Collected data

▬▬▬▬▬▬

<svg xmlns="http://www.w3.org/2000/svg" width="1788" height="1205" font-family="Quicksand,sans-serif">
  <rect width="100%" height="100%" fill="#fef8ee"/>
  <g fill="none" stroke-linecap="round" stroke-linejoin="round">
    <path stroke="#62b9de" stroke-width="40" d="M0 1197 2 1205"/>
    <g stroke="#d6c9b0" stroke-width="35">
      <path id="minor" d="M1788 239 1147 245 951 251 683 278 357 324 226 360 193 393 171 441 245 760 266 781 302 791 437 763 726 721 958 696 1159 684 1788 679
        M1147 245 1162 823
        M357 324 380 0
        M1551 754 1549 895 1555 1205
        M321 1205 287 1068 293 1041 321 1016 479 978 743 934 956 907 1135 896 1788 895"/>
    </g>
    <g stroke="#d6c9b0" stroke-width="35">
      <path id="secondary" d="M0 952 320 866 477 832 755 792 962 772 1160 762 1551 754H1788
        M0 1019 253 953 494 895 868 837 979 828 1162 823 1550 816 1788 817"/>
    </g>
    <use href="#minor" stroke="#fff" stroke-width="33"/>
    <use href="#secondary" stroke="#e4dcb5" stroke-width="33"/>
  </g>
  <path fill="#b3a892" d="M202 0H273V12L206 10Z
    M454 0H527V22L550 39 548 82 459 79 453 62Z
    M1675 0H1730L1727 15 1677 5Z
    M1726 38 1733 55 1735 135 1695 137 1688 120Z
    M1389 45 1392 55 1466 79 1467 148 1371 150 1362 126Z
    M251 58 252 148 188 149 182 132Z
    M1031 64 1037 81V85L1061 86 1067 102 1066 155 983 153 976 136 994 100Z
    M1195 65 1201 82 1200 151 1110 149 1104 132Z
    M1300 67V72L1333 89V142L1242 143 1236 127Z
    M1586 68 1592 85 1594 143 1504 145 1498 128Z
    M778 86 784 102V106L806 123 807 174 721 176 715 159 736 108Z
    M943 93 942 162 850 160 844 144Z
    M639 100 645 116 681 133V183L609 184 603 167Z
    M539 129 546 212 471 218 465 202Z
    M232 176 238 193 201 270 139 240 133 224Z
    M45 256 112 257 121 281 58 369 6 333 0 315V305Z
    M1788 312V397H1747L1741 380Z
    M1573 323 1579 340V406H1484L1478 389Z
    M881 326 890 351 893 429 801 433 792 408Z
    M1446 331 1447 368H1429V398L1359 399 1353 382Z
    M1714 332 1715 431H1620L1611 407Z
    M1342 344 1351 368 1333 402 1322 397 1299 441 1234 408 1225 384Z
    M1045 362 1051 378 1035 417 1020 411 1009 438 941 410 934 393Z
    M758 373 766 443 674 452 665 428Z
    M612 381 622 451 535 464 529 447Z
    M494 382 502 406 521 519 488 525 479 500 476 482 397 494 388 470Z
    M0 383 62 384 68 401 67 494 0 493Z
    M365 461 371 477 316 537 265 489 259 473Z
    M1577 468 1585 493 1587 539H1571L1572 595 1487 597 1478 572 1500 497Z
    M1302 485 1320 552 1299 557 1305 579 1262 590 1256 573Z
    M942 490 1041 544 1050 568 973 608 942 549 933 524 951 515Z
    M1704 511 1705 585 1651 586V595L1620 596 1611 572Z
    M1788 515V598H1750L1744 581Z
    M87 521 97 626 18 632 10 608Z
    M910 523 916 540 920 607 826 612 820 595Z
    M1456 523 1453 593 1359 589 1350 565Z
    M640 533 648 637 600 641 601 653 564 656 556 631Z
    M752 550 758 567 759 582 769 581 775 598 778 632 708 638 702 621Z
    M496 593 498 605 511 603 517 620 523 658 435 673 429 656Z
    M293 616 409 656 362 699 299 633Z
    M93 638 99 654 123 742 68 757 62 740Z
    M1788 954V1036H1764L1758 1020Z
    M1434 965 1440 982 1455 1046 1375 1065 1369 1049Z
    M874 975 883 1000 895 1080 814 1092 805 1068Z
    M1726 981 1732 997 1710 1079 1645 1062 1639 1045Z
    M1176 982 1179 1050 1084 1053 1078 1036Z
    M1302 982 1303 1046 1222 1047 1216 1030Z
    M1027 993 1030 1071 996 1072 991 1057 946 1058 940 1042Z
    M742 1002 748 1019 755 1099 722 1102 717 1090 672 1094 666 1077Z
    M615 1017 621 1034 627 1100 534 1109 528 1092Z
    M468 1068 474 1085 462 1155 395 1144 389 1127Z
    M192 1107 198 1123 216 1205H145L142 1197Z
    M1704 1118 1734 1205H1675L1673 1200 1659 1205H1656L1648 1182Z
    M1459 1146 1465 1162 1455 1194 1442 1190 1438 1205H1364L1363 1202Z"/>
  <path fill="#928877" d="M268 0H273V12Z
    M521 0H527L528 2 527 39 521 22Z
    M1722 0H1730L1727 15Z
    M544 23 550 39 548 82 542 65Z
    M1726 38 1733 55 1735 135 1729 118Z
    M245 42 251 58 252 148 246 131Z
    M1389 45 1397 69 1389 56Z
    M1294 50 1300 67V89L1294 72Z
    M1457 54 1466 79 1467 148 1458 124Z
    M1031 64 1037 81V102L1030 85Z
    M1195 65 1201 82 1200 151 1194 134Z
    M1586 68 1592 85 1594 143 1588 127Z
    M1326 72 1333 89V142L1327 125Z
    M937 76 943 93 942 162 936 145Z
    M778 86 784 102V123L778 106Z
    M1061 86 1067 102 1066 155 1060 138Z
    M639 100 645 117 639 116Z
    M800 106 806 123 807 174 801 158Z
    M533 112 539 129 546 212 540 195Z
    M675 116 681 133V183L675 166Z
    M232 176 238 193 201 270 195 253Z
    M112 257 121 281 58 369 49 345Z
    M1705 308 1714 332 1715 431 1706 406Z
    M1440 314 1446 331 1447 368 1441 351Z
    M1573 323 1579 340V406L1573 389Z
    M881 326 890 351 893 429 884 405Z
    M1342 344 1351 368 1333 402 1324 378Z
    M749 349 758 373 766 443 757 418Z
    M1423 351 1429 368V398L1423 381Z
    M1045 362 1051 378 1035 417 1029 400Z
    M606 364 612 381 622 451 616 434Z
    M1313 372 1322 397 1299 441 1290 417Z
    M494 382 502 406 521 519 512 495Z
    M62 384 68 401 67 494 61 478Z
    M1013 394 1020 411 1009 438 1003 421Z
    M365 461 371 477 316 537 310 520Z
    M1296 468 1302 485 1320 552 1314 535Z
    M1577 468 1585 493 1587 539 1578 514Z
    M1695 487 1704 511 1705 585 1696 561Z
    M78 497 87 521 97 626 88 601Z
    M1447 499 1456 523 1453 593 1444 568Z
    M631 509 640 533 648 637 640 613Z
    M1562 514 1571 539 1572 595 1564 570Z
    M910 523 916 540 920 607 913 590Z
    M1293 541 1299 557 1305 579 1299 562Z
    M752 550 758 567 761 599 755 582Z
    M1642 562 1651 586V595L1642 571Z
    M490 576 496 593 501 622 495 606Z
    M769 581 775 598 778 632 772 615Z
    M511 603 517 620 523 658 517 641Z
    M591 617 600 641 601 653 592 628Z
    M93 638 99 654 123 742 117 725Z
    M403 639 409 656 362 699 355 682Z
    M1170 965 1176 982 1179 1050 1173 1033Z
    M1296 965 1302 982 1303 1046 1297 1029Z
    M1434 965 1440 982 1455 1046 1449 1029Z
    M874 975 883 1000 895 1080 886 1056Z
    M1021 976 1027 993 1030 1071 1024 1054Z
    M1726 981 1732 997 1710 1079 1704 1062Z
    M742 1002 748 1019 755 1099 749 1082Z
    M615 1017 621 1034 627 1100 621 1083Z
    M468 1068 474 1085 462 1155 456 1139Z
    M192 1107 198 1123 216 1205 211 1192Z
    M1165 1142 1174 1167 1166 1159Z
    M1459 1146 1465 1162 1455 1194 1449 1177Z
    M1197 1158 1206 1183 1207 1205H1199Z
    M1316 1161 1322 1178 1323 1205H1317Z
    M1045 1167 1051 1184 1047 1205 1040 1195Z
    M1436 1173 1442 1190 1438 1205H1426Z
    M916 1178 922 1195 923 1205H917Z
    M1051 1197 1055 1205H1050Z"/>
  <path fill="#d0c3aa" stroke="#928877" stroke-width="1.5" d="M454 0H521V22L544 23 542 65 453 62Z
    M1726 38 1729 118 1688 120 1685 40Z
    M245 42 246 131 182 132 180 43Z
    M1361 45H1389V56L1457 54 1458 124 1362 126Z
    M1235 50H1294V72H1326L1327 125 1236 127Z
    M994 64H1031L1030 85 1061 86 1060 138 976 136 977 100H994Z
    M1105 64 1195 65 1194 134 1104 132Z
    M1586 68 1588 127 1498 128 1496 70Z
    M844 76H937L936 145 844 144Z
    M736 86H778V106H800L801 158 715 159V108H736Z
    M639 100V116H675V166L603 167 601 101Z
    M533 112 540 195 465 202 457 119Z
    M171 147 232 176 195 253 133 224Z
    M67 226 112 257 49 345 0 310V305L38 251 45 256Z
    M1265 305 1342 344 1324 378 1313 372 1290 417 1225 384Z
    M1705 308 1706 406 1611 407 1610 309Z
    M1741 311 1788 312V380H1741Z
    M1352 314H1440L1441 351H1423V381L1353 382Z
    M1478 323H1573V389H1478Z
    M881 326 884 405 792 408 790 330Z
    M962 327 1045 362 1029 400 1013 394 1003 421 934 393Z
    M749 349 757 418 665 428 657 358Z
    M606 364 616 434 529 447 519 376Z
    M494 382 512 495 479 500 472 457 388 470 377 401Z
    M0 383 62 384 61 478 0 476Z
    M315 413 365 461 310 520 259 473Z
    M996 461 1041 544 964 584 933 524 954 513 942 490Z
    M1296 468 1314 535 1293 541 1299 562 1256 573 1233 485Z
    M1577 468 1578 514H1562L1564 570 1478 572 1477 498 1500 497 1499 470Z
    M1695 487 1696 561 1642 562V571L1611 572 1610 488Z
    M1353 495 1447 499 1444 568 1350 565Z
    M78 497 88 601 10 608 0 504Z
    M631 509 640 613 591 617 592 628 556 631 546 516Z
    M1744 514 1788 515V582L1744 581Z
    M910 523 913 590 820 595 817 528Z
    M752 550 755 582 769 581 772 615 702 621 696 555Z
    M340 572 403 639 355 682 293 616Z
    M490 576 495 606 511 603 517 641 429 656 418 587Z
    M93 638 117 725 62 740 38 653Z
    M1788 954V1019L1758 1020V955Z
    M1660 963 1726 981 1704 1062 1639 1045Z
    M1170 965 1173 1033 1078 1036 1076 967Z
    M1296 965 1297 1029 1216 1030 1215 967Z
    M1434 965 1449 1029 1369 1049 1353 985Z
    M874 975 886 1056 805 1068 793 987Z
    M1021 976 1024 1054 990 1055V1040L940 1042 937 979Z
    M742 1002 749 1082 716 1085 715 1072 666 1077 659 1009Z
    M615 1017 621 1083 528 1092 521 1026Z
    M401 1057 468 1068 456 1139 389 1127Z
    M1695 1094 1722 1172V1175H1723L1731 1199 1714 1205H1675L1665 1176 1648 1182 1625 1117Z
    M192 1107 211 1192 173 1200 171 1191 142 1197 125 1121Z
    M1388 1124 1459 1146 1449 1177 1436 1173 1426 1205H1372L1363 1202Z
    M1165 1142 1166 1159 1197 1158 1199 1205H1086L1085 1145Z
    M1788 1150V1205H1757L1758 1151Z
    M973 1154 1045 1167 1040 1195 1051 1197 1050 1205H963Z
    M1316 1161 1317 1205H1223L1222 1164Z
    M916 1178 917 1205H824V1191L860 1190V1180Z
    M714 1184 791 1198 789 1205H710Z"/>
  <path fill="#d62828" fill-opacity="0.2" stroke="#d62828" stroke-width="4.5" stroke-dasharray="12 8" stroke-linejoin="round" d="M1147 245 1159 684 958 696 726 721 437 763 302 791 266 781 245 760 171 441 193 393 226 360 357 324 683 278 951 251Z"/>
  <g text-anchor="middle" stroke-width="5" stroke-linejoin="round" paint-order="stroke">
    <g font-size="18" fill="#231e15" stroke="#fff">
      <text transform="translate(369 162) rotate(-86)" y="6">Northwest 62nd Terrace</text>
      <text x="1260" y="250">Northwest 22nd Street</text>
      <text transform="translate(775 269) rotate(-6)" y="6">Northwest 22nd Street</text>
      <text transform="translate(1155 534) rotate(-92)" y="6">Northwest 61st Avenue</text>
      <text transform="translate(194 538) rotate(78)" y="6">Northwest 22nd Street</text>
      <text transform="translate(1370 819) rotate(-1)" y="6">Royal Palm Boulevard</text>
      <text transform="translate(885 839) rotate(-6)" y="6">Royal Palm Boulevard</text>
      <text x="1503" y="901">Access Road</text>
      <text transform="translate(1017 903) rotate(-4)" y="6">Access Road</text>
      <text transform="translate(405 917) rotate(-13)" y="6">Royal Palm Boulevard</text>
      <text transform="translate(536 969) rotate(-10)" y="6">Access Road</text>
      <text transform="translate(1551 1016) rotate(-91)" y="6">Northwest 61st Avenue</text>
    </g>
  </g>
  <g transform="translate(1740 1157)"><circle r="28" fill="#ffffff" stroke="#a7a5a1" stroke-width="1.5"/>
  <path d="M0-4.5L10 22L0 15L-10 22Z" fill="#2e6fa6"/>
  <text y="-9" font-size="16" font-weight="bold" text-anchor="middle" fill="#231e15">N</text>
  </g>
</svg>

▬▬▬▬▬▬

> _PROBLEM_
Using the records above, copy word for word the line with "M454 0H527V22L550 39", the line with "M93 638 99 654 123 742 68 757 62 740Z", and every line between them.

> _OUTPUT_
    M454 0H527V22L550 39 548 82 459 79 453 62Z
    M1675 0H1730L1727 15 1677 5Z
    M1726 38 1733 55 1735 135 1695 137 1688 120Z
    M1389 45 1392 55 1466 79 1467 148 1371 150 1362 126Z
    M251 58 252 148 188 149 182 132Z
    M1031 64 1037 81V85L1061 86 1067 102 1066 155 983 153 976 136 994 100Z
    M1195 65 1201 82 1200 151 1110 149 1104 132Z
    M1300 67V72L1333 89V142L1242 143 1236 127Z
    M1586 68 1592 85 1594 143 1504 145 1498 128Z
    M778 86 784 102V106L806 123 807 174 721 176 715 159 736 108Z
    M943 93 942 162 850 160 844 144Z
    M639 100 645 116 681 133V183L609 184 603 167Z
    M539 129 546 212 471 218 465 202Z
    M232 176 238 193 201 270 139 240 133 224Z
    M45 256 112 257 121 281 58 369 6 333 0 315V305Z
    M1788 312V397H1747L1741 380Z
    M1573 323 1579 340V406H1484L1478 389Z
    M881 326 890 351 893 429 801 433 792 408Z
    M1446 331 1447 368H1429V398L1359 399 1353 382Z
    M1714 332 1715 431H1620L1611 407Z
    M1342 344 1351 368 1333 402 1322 397 1299 441 1234 408 1225 384Z
    M1045 362 1051 378 1035 417 1020 411 1009 438 941 410 934 393Z
    M758 373 766 443 674 452 665 428Z
    M612 381 622 451 535 464 529 447Z
    M494 382 502 406 521 519 488 525 479 500 476 482 397 494 388 470Z
    M0 383 62 384 68 401 67 494 0 493Z
    M365 461 371 477 316 537 265 489 259 473Z
    M1577 468 1585 493 1587 539H1571L1572 595 1487 597 1478 572 1500 497Z
    M1302 485 1320 552 1299 557 1305 579 1262 590 1256 573Z
    M942 490 1041 544 1050 568 973 608 942 549 933 524 951 515Z
    M1704 511 1705 585 1651 586V595L1620 596 1611 572Z
    M1788 515V598H1750L1744 581Z
    M87 521 97 626 18 632 10 608Z
    M910 523 916 540 920 607 826 612 820 595Z
    M1456 523 1453 593 1359 589 1350 565Z
    M640 533 648 637 600 641 601 653 564 656 556 631Z
    M752 550 758 567 759 582 769 581 775 598 778 632 708 638 702 621Z
    M496 593 498 605 511 603 517 620 523 658 435 673 429 656Z
    M293 616 409 656 362 699 299 633Z
    M93 638 99 654 123 742 68 757 62 740Z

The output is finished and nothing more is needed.